→ WHAT TO PRODUCE: Quote every line of the records from the line containing "Обои Khroma Khromatic" down to the line containing "Бельгия, 0,53x10 м", keeping each one unchanged.

→ DATA SHOWN:

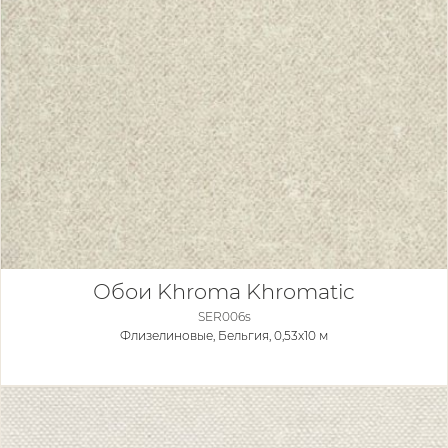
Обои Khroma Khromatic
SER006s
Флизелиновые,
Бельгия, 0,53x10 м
==
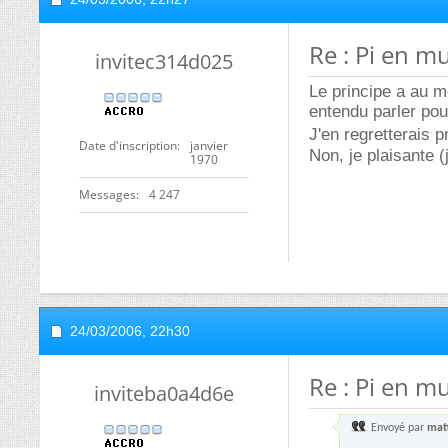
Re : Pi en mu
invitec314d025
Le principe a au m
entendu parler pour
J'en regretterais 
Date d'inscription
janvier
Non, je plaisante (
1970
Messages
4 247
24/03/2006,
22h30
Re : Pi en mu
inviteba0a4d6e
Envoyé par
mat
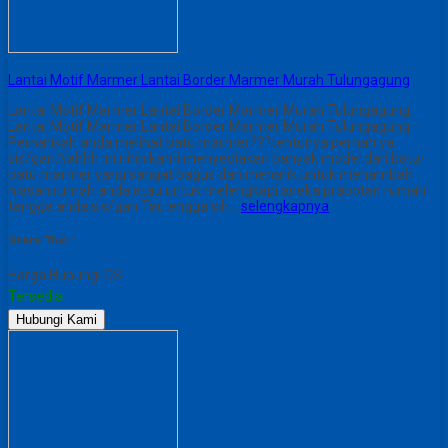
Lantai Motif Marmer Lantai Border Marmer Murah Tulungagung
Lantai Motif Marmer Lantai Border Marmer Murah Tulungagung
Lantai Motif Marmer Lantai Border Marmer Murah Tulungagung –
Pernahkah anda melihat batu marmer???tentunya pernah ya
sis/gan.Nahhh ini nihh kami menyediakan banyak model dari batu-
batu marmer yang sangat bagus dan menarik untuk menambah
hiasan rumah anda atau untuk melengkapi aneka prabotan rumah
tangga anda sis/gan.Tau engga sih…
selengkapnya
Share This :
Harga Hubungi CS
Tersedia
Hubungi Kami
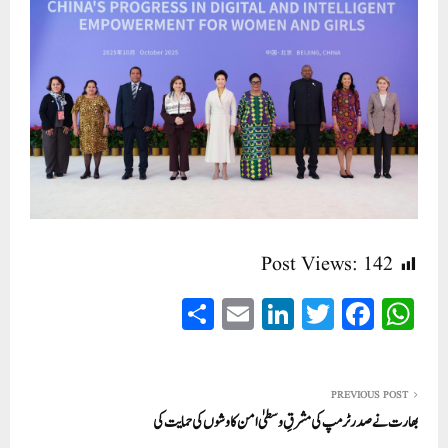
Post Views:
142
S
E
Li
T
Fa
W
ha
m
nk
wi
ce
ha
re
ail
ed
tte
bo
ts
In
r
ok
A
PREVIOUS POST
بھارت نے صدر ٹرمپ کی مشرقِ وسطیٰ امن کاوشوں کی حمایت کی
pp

→ SOLVED PROBLEM:
Обои Khroma Khromatic
SER006s
Флизелиновые,
Бельгия, 0,53x10 м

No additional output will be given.